La fermeture des frontières a empêché les artistes de venir monter leur œuvre et de fraterniser avec les organisateurs et le public. Les deux Québécoises choisies pour la résidence d’artistes à Guimarães, lieu de Contextile, ont créé leur œuvre chez elles grâce au contact virtuel avec le Portugal. Et la distance n’a pas émoussé leur inspiration.
Devant l’impossibilité de se déplacer, des créateurs se sont concentrés sur ce qu’ils avaient à leur portée, comme la plupart des gens. Chantal Bouchard a mis du lin sous son microscope (Voir Lin), Michèle Bédard a exploré l’infiniment petit avec son pinceau (Tango).
Le revirement a été majeur pour l’artiste lituanienne Greta Kardi : elle a dû recréer œuvre « Time to Feel the Flax Fields », dont l’installation était prévue à l’extérieur, de façon à la présenter dans le Moulin de Lachevrotière.

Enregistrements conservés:
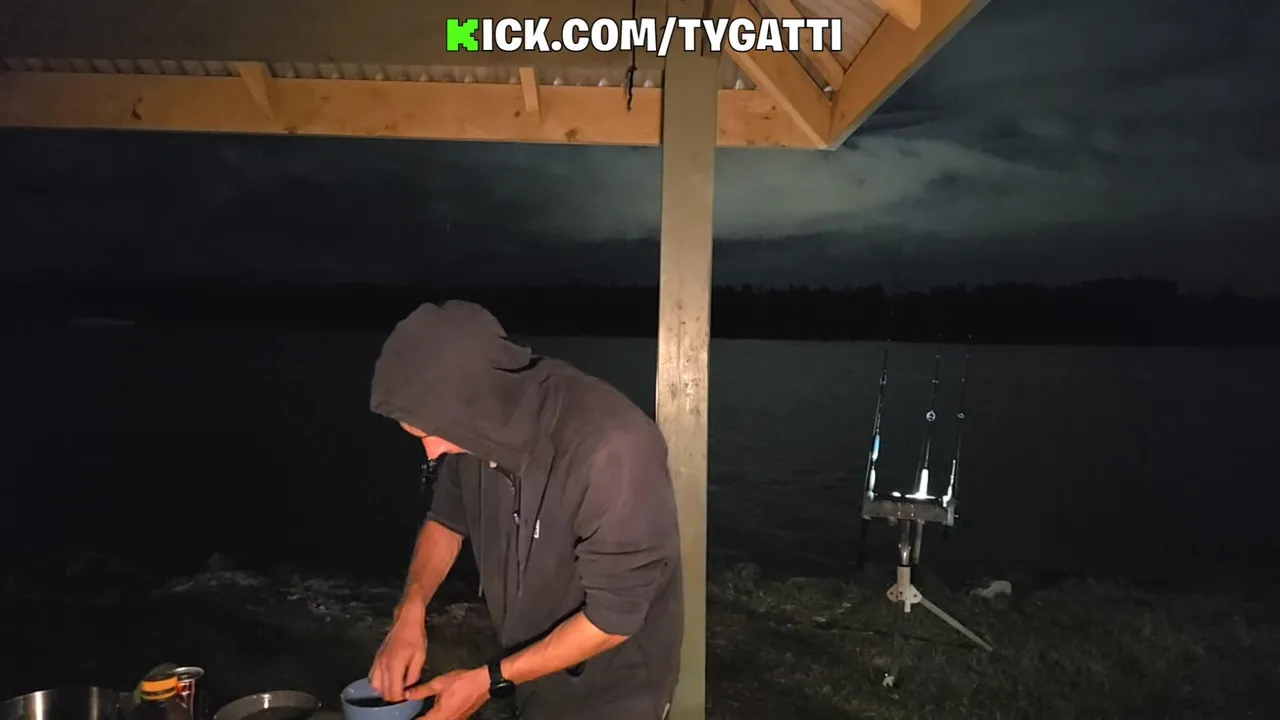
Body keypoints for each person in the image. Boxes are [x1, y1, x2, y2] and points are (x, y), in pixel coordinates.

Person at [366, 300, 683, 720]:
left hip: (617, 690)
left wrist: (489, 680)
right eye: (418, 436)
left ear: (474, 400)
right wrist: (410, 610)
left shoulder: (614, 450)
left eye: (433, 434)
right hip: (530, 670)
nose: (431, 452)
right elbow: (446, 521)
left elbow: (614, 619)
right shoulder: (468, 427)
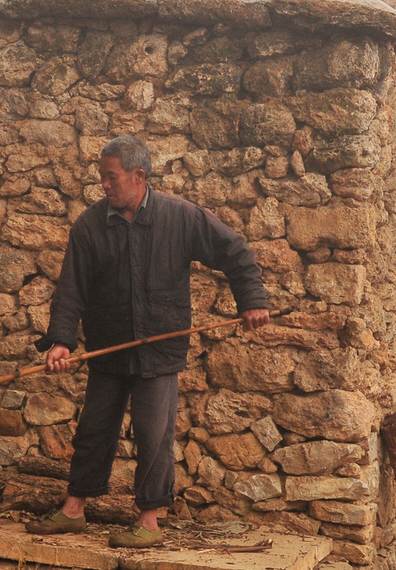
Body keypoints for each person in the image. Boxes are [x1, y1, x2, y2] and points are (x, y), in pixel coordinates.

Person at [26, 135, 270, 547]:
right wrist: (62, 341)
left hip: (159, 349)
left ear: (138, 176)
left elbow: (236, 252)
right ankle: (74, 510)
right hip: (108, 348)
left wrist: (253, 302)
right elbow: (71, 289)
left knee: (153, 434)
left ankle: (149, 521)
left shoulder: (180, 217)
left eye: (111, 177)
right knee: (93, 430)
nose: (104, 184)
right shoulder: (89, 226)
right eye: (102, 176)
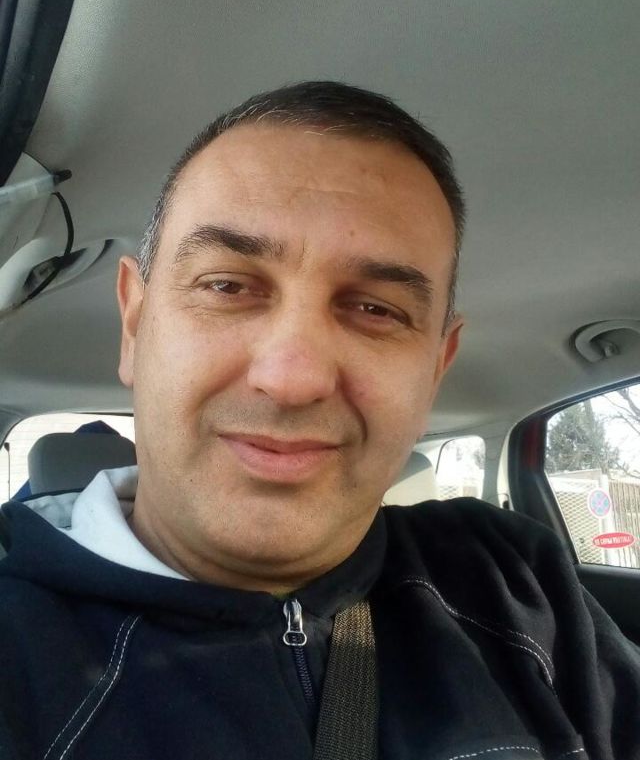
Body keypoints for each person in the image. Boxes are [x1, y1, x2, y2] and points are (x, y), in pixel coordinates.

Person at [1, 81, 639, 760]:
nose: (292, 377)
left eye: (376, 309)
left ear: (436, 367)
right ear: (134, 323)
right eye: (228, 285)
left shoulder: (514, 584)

* * *

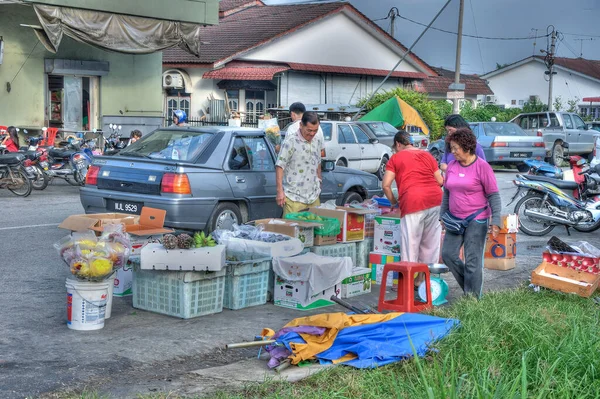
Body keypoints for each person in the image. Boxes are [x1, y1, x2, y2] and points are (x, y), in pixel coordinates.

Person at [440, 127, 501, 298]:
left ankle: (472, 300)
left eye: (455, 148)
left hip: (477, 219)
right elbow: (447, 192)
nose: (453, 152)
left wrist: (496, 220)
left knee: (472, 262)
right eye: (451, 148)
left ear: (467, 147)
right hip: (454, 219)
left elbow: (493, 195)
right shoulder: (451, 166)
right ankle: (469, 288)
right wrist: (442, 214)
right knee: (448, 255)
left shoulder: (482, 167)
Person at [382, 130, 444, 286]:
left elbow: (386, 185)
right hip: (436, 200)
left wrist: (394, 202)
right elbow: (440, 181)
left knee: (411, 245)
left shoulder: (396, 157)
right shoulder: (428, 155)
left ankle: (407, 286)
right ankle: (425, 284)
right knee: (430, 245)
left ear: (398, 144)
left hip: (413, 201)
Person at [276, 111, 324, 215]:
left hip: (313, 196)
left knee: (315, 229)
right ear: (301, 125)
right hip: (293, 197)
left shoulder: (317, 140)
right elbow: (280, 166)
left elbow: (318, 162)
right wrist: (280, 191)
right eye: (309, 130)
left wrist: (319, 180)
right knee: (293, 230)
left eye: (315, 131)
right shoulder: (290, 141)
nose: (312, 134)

Tâches à réaliser:
(A) Selon le texte étudié, où les deux Québécoises choisies pour la résidence d'artistes à Guimarães ont-elles créé leur œuvre ?
(B) Reproduisez à l'identique le passage du texte étudié commençant par « La fermeture des » et se poursuivant jusqu'à « son pinceau (Tango). ».

Résultats successifs:
(A) Chez elles, grâce au contact virtuel avec le Portugal.

(B)
La fermeture des frontières a empêché les artistes de venir monter leur œuvre et de fraterniser avec les organisateurs et le public. Les deux Québécoises choisies pour la résidence d’artistes à Guimarães, lieu de Contextile, ont créé leur œuvre chez elles grâce au contact virtuel avec le Portugal. Et la distance n’a pas émoussé leur inspiration.
Devant l’impossibilité de se déplacer, des créateurs se sont concentrés sur ce qu’ils avaient à leur portée, comme la plupart des gens. Chantal Bouchard a mis du lin sous son microscope (Voir Lin), Michèle Bédard a exploré l’infiniment petit avec son pinceau (Tango).